Monsanto drops off the EBRD menu at least for now
Bankwatch Mail | 7 March 2013
“Please be advised that, in this particular transaction, the EBRD and Monsanto were unable to find a satisfactory project structure for financing. Each institution will continue to explore other opportunities in order to provide farmers and distributors with adequate and time-appropriate financing, which we recognize to be one of the key challenges to increase agricultural productivity in the Bank’s region of operations.”
This article is from Issue 55 of our quarterly newsletter Bankwatch Mail
Thus via an email from the EBRD in late January, Bankwatch was informed of the bank’s decision not to proceed with a proposed USD 40 million ‘risk-sharing facility’ that would have enabled medium-large farmers and distributors in Russia, Ukraine, Serbia, Hungary, Bulgaria and Turkey to buy Monsanto’s seeds and agro-chemicals in installments, without Monsanto losing money if they got into debt.
Were the multinational’s notoriously unpalatable negotiating tactics just too much for the EBRD to stomach?
We may never fully find out, though Bankwatch will be quick to react again should Monsanto choose to approach EBRD once again for support – a prospect that should not be ruled out given the bank’s comments.

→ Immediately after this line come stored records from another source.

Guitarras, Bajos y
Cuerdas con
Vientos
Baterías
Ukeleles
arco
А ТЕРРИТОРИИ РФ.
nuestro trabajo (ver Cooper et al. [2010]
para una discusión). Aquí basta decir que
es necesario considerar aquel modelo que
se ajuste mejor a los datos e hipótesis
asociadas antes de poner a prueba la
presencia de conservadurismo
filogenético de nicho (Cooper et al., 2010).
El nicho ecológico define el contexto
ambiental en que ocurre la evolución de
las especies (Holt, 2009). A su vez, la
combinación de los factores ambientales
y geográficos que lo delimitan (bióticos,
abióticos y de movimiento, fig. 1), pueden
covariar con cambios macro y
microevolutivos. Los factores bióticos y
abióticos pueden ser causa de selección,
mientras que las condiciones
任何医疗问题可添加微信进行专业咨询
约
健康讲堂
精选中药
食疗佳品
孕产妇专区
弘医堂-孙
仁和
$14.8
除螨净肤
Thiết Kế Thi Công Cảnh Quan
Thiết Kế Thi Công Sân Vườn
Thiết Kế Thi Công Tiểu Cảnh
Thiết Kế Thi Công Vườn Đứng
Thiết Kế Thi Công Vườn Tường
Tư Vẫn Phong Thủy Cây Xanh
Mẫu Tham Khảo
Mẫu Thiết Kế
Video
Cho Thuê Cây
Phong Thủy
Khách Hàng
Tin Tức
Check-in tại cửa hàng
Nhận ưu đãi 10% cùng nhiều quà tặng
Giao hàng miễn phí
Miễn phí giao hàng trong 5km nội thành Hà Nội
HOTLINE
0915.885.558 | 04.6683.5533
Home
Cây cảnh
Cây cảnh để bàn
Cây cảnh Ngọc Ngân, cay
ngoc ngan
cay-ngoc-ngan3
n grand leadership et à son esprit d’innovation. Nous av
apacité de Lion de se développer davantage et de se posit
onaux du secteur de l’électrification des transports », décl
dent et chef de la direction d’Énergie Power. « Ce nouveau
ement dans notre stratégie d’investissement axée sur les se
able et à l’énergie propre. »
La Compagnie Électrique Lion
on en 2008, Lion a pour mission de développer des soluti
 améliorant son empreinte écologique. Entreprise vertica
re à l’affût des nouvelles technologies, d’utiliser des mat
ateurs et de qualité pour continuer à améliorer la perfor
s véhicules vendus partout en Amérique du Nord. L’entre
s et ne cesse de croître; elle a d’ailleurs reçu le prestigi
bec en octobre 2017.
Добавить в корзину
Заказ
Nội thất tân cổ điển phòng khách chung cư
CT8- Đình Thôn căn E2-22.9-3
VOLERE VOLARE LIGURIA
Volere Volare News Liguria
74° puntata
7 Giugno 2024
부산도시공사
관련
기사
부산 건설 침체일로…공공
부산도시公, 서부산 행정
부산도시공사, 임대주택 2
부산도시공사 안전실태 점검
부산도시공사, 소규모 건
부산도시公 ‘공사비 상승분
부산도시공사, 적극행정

Read the background on our blog
What this case does highlight, however, is a distinct problem faced by a large institution such as the EBRD – it is difficult to reach individual farmers without intermediaries, because the bank does not have the on-the-ground infrastructure or local knowledge to provide thousands of small individual loans. This is a problem that needs to be addressed by central and eastern Europe’s governments and farmers’ unions if the EBRD is not to end up courting such unsavoury business partners again in the future.